**ACTIVITY 1:**
According to the Assisi peace gathering article, how many philosophers who identify as nonbelievers took part?
**ACTIVITY 2:**
Resume the article on the Assisi peace gathering, picking up after its final sentence.

**DOCUMENT SECTION:**
::::

In the piazza outside the Lower Basilica of St. Francis, Pope Benedict XVI and participants renew
their commitment to work for peace and justice in the world.

ATTRACTED BY the peacemaking St. Francis of Assisi, Pope Benedict XVI, 300 representatives of Christianity and other world religions and four philosophers who identify themselves as nonbelievers gathered in Assisi on Oct. 27. This was the 25th anniversary of Blessed Pope John Paul II’s historic gathering to commit religious leaders to work for world peace. The day was organized by the pontifical councils for justice and peace, culture, interreligious dialogue and the promotion of Christian unity.

Official participants went by train with the pope to Santa Maria degli Angeli, the Assisi suburb named for the nearby small chapel that St. Francis rebuilt in 1206. A video of the 1986 ecumenical and interfaith event was shown. After representatives of the Anglicans, Greek Orthodox, Armenians, World Council of Churches, Grand Rabbinate of Israel, Muslims, Hindus and Buddhists gave testimonies for peace, professor Julia Kristeva, a Bulgarian-born humanist, philosopher and psychoanalyst, spoke.

::::

**SUPPLIED DATA:**
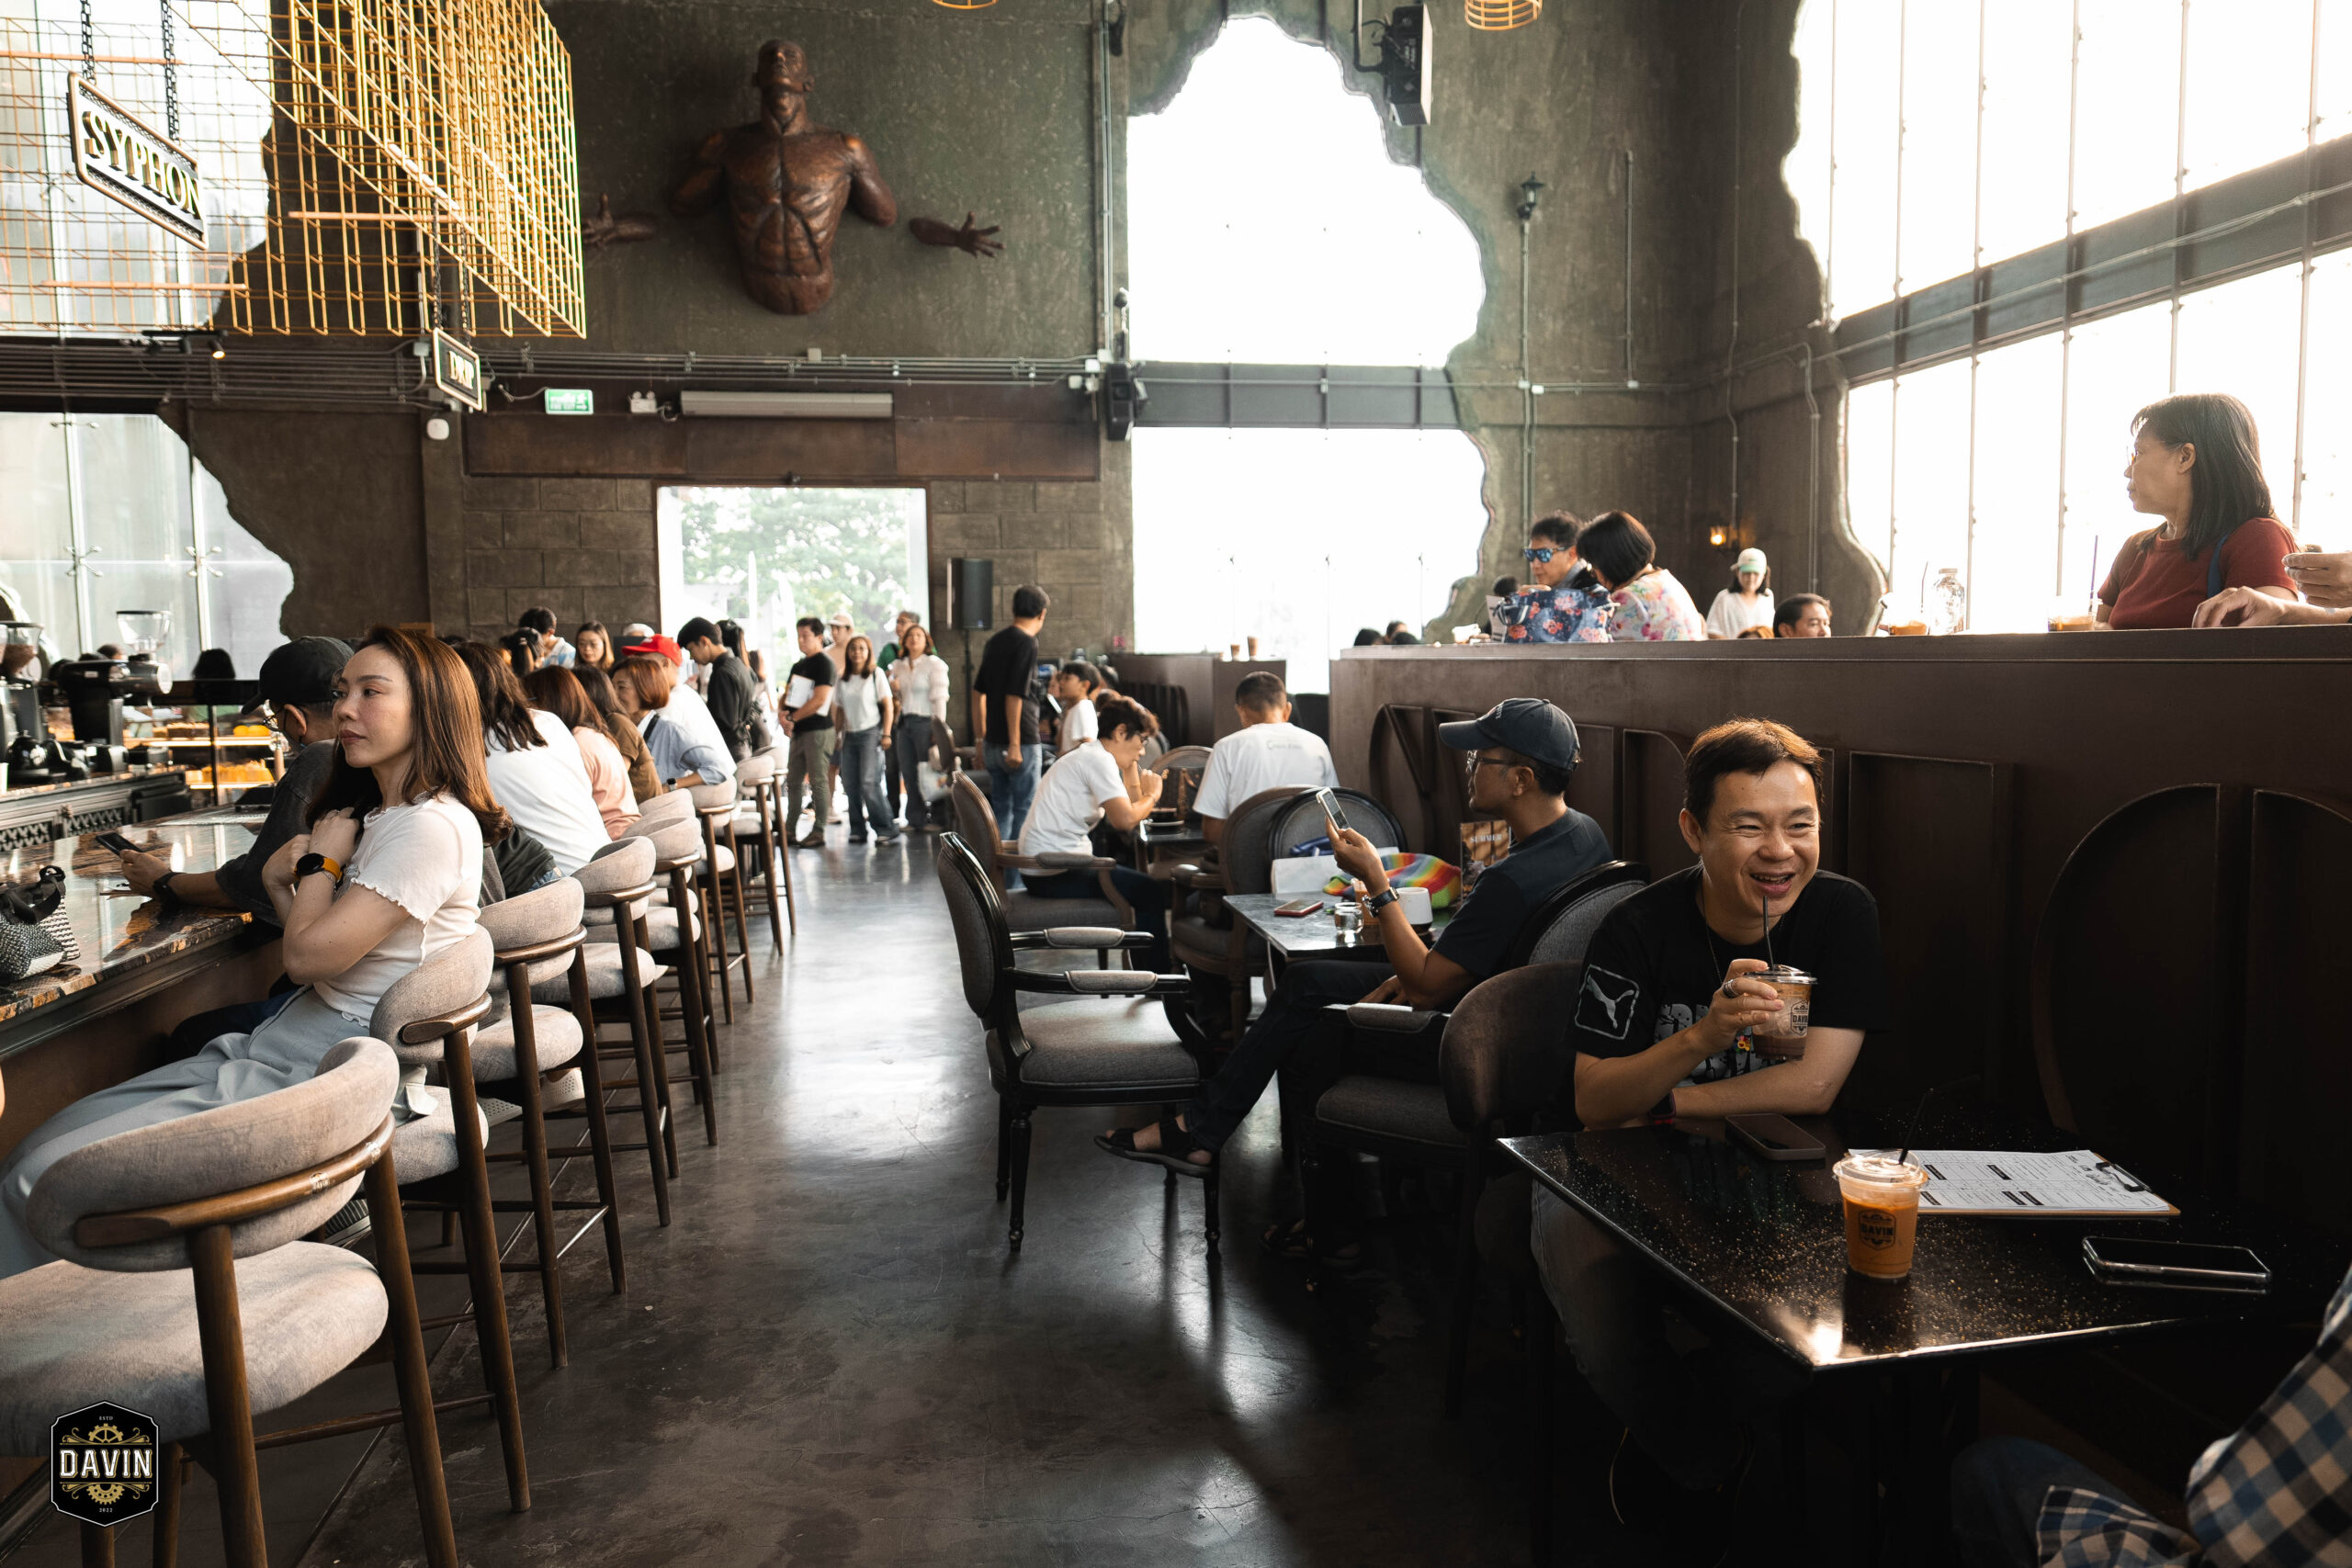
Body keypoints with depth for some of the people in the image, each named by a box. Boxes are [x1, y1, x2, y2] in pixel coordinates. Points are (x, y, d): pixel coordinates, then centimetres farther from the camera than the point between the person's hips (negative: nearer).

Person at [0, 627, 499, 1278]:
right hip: (285, 1044, 10)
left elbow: (309, 954, -19)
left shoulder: (432, 826, -17)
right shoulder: (379, 815, 16)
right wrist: (281, 882, 0)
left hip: (332, 1074, -10)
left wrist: (323, 856, -3)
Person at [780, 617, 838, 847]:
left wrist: (793, 718, -11)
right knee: (793, 780, 10)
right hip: (799, 731, 9)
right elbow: (787, 695, 16)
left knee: (818, 781, -5)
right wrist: (783, 716, -5)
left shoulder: (823, 664, -9)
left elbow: (819, 700, -17)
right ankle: (789, 830, 17)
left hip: (818, 730, -9)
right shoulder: (799, 666, 17)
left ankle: (819, 832, -1)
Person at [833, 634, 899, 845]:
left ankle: (886, 829, -9)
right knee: (852, 785, 2)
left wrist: (886, 734, -8)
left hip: (870, 733, -5)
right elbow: (839, 710, 16)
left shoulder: (876, 674, 0)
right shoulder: (843, 679, 11)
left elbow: (888, 706, -2)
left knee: (869, 783, -14)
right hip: (849, 735, 5)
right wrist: (837, 735, 9)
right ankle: (857, 830, 9)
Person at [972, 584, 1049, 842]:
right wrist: (1014, 745, -18)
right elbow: (1014, 697, -20)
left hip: (993, 743, 8)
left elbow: (978, 693, 14)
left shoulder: (995, 641, 11)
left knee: (1001, 809, 14)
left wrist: (982, 739, 19)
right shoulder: (1026, 643, -13)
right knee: (1025, 811, 1)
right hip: (1021, 743, -8)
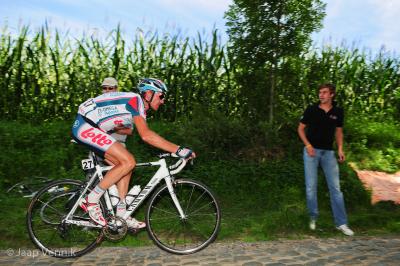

::::

**OUTPUT 1:**
Four.

**OUTPUT 2:**
Writing for Catholic News Service, John Thavis reported Kristeva’s call to create forms of cooperation between Christian humanism and the humanism of the Enlightenment, a risky path but one worth taking. She called Pope John Paul II “an apostle of human rights.”

Pope Benedict XVI then observed that the 1989 fall of the Berlin Wall was a victory of freedom, “which was also, above all, a victory of peace.” Noting that some people have used freedom for violence, the pope admitted “with great shame” that some Christians have tried to promote religion violently, contradicting religion’s true purpose. He said that gross violations of human rights have occurred when God’s role in human development has been denied.

Following a frugal meal in the adjoining St. Mary of the Angels Friary, official participants went to rooms in a nearby guesthouse for reflection and personal prayer.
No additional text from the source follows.